Interim Tory leader Ambrose says Clinton’s defeat not a rejection of women

By John Cotter, The Canadian Press

EDMONTON – Interim Conservative leader Rona Ambrose says Hillary Clinton’s defeat in the U.S. presidential election was not a rejection of women in politics.

Ambrose said her take on Donald Trump’s victory is that the Democrats lost touch with working people — a lesson that Prime Minister Justin Trudeau should heed.

“There is a message there and I don’t think the message is that people don’t want a woman in politics,” Ambrose said Thursday.

“I do think that it is a message for left-of-centre politicians who focus on large policies that are out of touch with regular working people. We saw that in the U.S. election. We saw that in Brexit,” she said.

“It is a message to Mr. Trudeau, who is more interested in impressing bureaucrats at the United Nations with his big policies that really are hurting working people. And the more out of touch you are with regular working people … the more you will be rejected.”

Ambrose made the remarks at a news conference she called to protest the Liberal government’s plan to move a federal immigration processing office and its 280 jobs to Edmonton from Vegreville, a rural town in eastern Alberta.

Her visit comes after the only two women candidates in the Alberta Progressive Conservative leadership race announced they were dropping out.

Calgary legislature member Sandra Jansen said she quit because of ongoing online harassment. She also said she was bullied at last weekend’s policy convention by another candidate’s volunteers over her support of women’s reproductive rights.

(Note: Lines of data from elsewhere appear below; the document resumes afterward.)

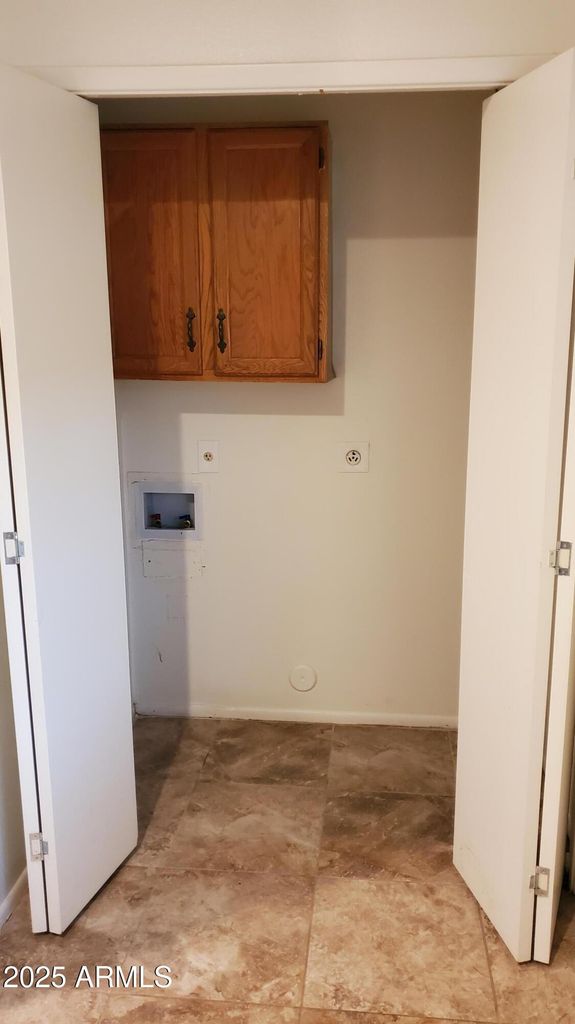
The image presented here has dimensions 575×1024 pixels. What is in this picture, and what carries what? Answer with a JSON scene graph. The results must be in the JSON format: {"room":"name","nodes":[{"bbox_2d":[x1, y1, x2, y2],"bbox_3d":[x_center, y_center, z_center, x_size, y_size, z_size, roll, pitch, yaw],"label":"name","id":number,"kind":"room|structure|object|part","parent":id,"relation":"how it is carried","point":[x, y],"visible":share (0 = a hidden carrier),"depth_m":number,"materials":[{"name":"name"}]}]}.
{"room":"laundry room","nodes":[
{"label":"laundry room","id":0,"kind":"room"},
{"bbox_2d":[0,543,26,921],"bbox_3d":[-0.934,0.074,1.235,0.128,2.524,2.640,1,13,6],"label":"left wall","id":1,"kind":"structure","parent":0,"point":[0,893],"depth_m":2.16,"materials":[{"name":"paint"}]},
{"bbox_2d":[0,868,26,927],"bbox_3d":[-0.833,1.217,1.537,0.013,0.062,2.175,1,13,6],"label":"baseboard","id":2,"kind":"structure","parent":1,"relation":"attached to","point":[17,886],"depth_m":2.14,"materials":[{"name":"white paint"}]},
{"bbox_2d":[0,715,574,1023],"bbox_3d":[-0.032,1.340,1.311,3.107,0.098,4.480,1,13,6],"label":"floor","id":3,"kind":"structure","parent":0,"point":[134,873],"depth_m":2.15,"materials":[{"name":"tile"}]},
{"bbox_2d":[1,0,574,79],"bbox_3d":[0.052,-0.249,2.032,2.174,2.571,0.131,1,13,6],"label":"front wall","id":4,"kind":"structure","parent":0,"point":[247,10],"depth_m":1.79,"materials":[{"name":"paint"}]},
{"bbox_2d":[20,53,562,95],"bbox_3d":[0.034,0.003,2.073,1.522,2.152,0.144,1,13,6],"label":"door frame","id":5,"kind":"structure","parent":4,"relation":"attached to","point":[327,84],"depth_m":1.79,"materials":[{"name":"white paint"}]},
{"bbox_2d":[0,63,139,933],"bbox_3d":[-0.567,0.043,1.993,0.150,2.100,0.449,1,13,6],"label":"left bifold door","id":6,"kind":"structure","parent":5,"relation":"attached to","point":[119,823],"depth_m":1.91,"materials":[{"name":"white paint"}]},
{"bbox_3d":[-0.681,0.094,1.918,0.037,0.080,0.033,1,13,6],"label":"hinge","id":7,"kind":"part","parent":6,"relation":"part of","materials":[{"name":"silver metal"}]},
{"bbox_3d":[-0.676,0.909,2.095,0.038,0.081,0.028,1,13,6],"label":"hinge","id":8,"kind":"part","parent":6,"relation":"part of","materials":[{"name":"silver metal"}]},
{"bbox_2d":[453,49,574,966],"bbox_3d":[0.556,0.067,1.895,0.164,2.067,0.446,1,13,6],"label":"right bifold door","id":9,"kind":"structure","parent":5,"relation":"attached to","point":[464,873],"depth_m":1.78,"materials":[{"name":"white paint"}]},
{"bbox_3d":[0.638,0.936,1.958,0.036,0.078,0.032,1,13,6],"label":"hinge","id":10,"kind":"part","parent":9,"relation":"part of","materials":[{"name":"silver metal"}]},
{"bbox_3d":[0.636,0.113,1.800,0.036,0.079,0.034,-1,13,-5],"label":"hinge","id":11,"kind":"part","parent":9,"relation":"part of","materials":[{"name":"silver metal"}]},
{"bbox_2d":[100,91,485,721],"bbox_3d":[0.065,-0.379,3.003,1.745,2.519,0.126,1,13,6],"label":"back wall","id":12,"kind":"structure","parent":0,"point":[238,391],"depth_m":2.98,"materials":[{"name":"beige paint"}]},
{"bbox_2d":[131,477,202,539],"bbox_3d":[-0.474,-0.011,3.122,0.317,0.253,0.114,1,13,6],"label":"washer outlet box","id":13,"kind":"object","parent":12,"relation":"in","point":[172,493],"visible":0.87,"depth_m":3.14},
{"bbox_2d":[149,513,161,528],"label":"water valve","id":14,"kind":"object","parent":13,"relation":"in","point":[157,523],"visible":0.69,"depth_m":3.17,"materials":[{"name":"red metal"}]},
{"bbox_2d":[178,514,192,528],"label":"water valve","id":15,"kind":"object","parent":13,"relation":"in","point":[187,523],"visible":0.64,"depth_m":3.16,"materials":[{"name":"metal"}]},
{"bbox_2d":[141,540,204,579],"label":"wall patch panel","id":16,"kind":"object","parent":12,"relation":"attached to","point":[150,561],"visible":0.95,"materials":[{"name":"white paint"}]},
{"bbox_2d":[196,440,218,472],"bbox_3d":[-0.308,-0.212,2.971,0.079,0.122,0.014,1,13,6],"label":"electrical outlet","id":17,"kind":"object","parent":12,"relation":"attached to","point":[209,456],"visible":0.99,"depth_m":2.97,"materials":[{"name":"white plastic"}]},
{"bbox_2d":[98,122,330,383],"bbox_3d":[-0.260,-0.867,2.658,0.842,0.812,0.344,1,13,6],"label":"wall cabinet","id":18,"kind":"object","parent":12,"relation":"attached to","point":[325,134],"visible":0.91,"depth_m":2.51,"materials":[{"name":"brown wood"}]},
{"bbox_3d":[-0.488,-0.805,2.565,0.371,0.839,0.038,1,13,6],"label":"cabinet door","id":19,"kind":"part","parent":18,"relation":"part of","materials":[{"name":"brown wood"}]},
{"bbox_3d":[-0.328,-0.616,2.610,0.022,0.135,0.033,1,13,6],"label":"handle","id":20,"kind":"part","parent":18,"relation":"part of","materials":[{"name":"brown metal"}]},
{"bbox_3d":[-0.225,-0.609,2.619,0.024,0.138,0.032,1,13,6],"label":"handle","id":21,"kind":"part","parent":18,"relation":"part of","materials":[{"name":"brown metal"}]},
{"bbox_3d":[-0.086,-0.802,2.535,0.355,0.834,0.044,1,13,6],"label":"cabinet door","id":22,"kind":"part","parent":18,"relation":"part of","materials":[{"name":"brown wood"}]},
{"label":"hinge","id":23,"kind":"part","parent":18,"relation":"part of","materials":[{"name":"brown metal"}]},
{"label":"hinge","id":24,"kind":"part","parent":18,"relation":"part of","materials":[{"name":"brown metal"}]},
{"bbox_2d":[136,702,458,727],"bbox_3d":[0.089,0.846,3.187,1.469,0.055,0.013,1,13,6],"label":"baseboard","id":25,"kind":"structure","parent":12,"relation":"attached to","point":[397,719],"depth_m":3.19,"materials":[{"name":"white paint"}]},
{"bbox_2d":[289,664,316,691],"bbox_3d":[0.064,0.685,3.151,0.109,0.118,0.011,1,13,6],"label":"round cover plate","id":26,"kind":"object","parent":12,"relation":"attached to","point":[311,674],"visible":0.98,"depth_m":3.15,"materials":[{"name":"white plastic"}]},
{"bbox_2d":[337,441,369,473],"bbox_3d":[0.251,-0.206,2.908,0.115,0.121,0.012,1,13,6],"label":"dryer outlet","id":27,"kind":"object","parent":12,"relation":"attached to","point":[355,456],"visible":0.99,"depth_m":2.91,"materials":[{"name":"white plastic"}]}
]}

Ambrose said being hassled is part of the job for women in politics. The answer is to keep confronting it head on and hopefully it will go away.

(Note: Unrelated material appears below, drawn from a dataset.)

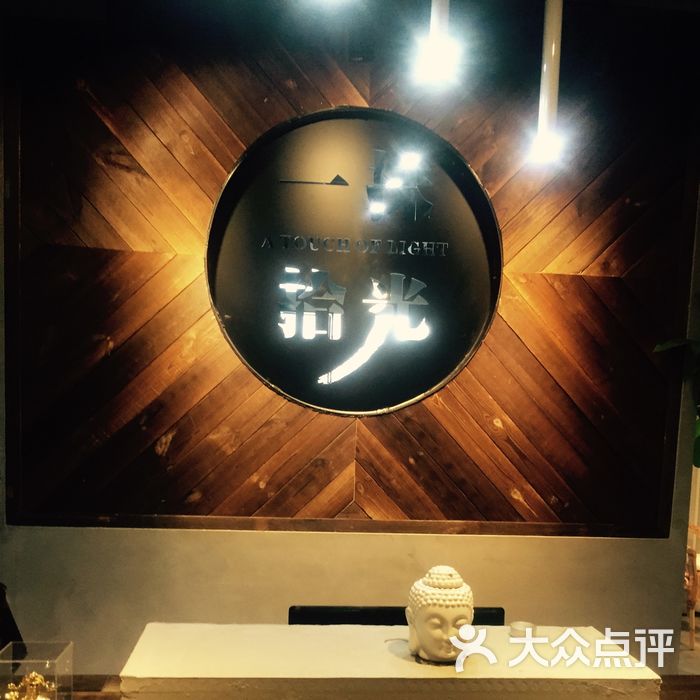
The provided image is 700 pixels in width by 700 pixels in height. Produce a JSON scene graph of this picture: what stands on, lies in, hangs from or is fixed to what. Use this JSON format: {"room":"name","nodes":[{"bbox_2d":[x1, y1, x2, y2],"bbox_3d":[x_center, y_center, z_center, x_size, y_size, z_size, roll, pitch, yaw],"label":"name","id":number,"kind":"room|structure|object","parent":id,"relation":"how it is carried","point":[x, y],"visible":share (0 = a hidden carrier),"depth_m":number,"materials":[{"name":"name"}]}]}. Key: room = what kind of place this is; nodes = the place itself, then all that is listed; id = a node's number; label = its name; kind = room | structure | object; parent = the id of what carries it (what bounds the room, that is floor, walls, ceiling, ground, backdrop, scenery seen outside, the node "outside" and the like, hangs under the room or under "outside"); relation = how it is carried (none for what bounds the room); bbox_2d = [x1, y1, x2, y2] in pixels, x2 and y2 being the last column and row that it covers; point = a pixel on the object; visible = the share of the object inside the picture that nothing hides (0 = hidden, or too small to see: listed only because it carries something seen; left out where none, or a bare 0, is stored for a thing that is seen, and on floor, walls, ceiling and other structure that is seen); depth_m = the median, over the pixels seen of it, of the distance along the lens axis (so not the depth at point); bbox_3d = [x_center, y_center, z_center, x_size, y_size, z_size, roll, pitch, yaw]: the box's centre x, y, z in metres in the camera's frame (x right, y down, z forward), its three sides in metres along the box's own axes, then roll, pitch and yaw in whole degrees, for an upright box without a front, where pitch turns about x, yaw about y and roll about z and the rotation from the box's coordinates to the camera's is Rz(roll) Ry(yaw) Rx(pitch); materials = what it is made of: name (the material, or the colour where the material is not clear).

“Listen, politics is a tough sport,” she said.

“Any woman who is in politics will tell you that they have experienced intimidation and harassment, but … when you are faced with that kind of situation, you have to call it out.

“That is what you do on a daily basis. You confront it. You name it. You deal with it. All of us do … so that those people that do the harassing and the intimidation and the bullying — particularly online — are seen for what they are, and that is important.”

Women from different political parties who are concerned about the harassment of Jansen were to hold a rally in Calgary on Thursday afternoon.

Nirmala Naidoo, who ran for the federal Liberals in the last election, said the bullying of women in politics cannot be tolerated.

“We need women in politics and it’s hard enough to convince good women to run, she said. “The last thing we need is the bullying of brave women into dropping out of races.”